PROBLEM DESCRIPTION >> Copy the records below, substituting "species" for every "scientific name" and leaving the rest unchanged.

(Data items)
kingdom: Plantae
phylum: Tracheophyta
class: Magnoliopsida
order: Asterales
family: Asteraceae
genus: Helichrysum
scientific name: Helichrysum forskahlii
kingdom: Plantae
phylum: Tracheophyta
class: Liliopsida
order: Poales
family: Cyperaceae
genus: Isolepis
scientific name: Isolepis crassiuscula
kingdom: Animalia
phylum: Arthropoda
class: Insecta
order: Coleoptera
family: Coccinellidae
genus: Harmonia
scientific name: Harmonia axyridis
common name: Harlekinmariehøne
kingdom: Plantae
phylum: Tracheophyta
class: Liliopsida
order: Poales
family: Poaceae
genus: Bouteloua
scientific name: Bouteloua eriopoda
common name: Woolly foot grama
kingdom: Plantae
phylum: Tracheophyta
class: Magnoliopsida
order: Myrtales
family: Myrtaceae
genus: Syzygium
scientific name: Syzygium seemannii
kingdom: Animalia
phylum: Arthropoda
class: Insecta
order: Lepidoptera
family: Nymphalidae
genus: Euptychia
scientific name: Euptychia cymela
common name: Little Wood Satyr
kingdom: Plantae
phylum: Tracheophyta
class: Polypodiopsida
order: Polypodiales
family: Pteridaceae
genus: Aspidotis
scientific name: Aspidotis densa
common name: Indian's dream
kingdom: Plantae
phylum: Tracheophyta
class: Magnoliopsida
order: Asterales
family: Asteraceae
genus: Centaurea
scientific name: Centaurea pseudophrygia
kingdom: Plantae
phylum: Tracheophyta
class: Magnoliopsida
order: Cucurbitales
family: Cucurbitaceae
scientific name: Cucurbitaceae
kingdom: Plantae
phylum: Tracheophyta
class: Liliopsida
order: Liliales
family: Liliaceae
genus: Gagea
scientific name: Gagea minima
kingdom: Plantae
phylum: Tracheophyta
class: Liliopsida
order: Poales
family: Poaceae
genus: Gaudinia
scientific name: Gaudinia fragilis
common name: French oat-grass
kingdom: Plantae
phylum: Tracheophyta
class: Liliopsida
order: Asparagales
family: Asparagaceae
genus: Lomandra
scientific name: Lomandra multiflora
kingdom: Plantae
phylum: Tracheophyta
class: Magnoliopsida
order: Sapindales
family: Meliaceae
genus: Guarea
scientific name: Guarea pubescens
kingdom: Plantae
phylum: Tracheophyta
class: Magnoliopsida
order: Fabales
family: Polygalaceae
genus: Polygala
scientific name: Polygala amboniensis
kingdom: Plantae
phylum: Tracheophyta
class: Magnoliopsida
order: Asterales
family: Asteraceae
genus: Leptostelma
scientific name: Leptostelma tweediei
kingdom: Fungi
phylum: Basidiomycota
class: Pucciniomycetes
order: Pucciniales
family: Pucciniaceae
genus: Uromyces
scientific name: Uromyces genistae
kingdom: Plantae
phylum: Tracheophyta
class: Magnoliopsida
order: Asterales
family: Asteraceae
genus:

REPLY >>
kingdom: Plantae
phylum: Tracheophyta
class: Magnoliopsida
order: Asterales
family: Asteraceae
genus: Helichrysum
species: Helichrysum forskahlii
kingdom: Plantae
phylum: Tracheophyta
class: Liliopsida
order: Poales
family: Cyperaceae
genus: Isolepis
species: Isolepis crassiuscula
kingdom: Animalia
phylum: Arthropoda
class: Insecta
order: Coleoptera
family: Coccinellidae
genus: Harmonia
species: Harmonia axyridis
common name: Harlekinmariehøne
kingdom: Plantae
phylum: Tracheophyta
class: Liliopsida
order: Poales
family: Poaceae
genus: Bouteloua
species: Bouteloua eriopoda
common name: Woolly foot grama
kingdom: Plantae
phylum: Tracheophyta
class: Magnoliopsida
order: Myrtales
family: Myrtaceae
genus: Syzygium
species: Syzygium seemannii
kingdom: Animalia
phylum: Arthropoda
class: Insecta
order: Lepidoptera
family: Nymphalidae
genus: Euptychia
species: Euptychia cymela
common name: Little Wood Satyr
kingdom: Plantae
phylum: Tracheophyta
class: Polypodiopsida
order: Polypodiales
family: Pteridaceae
genus: Aspidotis
species: Aspidotis densa
common name: Indian's dream
kingdom: Plantae
phylum: Tracheophyta
class: Magnoliopsida
order: Asterales
family: Asteraceae
genus: Centaurea
species: Centaurea pseudophrygia
kingdom: Plantae
phylum: Tracheophyta
class: Magnoliopsida
order: Cucurbitales
family: Cucurbitaceae
species: Cucurbitaceae
kingdom: Plantae
phylum: Tracheophyta
class: Liliopsida
order: Liliales
family: Liliaceae
genus: Gagea
species: Gagea minima
kingdom: Plantae
phylum: Tracheophyta
class: Liliopsida
order: Poales
family: Poaceae
genus: Gaudinia
species: Gaudinia fragilis
common name: French oat-grass
kingdom: Plantae
phylum: Tracheophyta
class: Liliopsida
order: Asparagales
family: Asparagaceae
genus: Lomandra
species: Lomandra multiflora
kingdom: Plantae
phylum: Tracheophyta
class: Magnoliopsida
order: Sapindales
family: Meliaceae
genus: Guarea
species: Guarea pubescens
kingdom: Plantae
phylum: Tracheophyta
class: Magnoliopsida
order: Fabales
family: Polygalaceae
genus: Polygala
species: Polygala amboniensis
kingdom: Plantae
phylum: Tracheophyta
class: Magnoliopsida
order: Asterales
family: Asteraceae
genus: Leptostelma
species: Leptostelma tweediei
kingdom: Fungi
phylum: Basidiomycota
class: Pucciniomycetes
order: Pucciniales
family: Pucciniaceae
genus: Uromyces
species: Uromyces genistae
kingdom: Plantae
phylum: Tracheophyta
class: Magnoliopsida
order: Asterales
family: Asteraceae
genus:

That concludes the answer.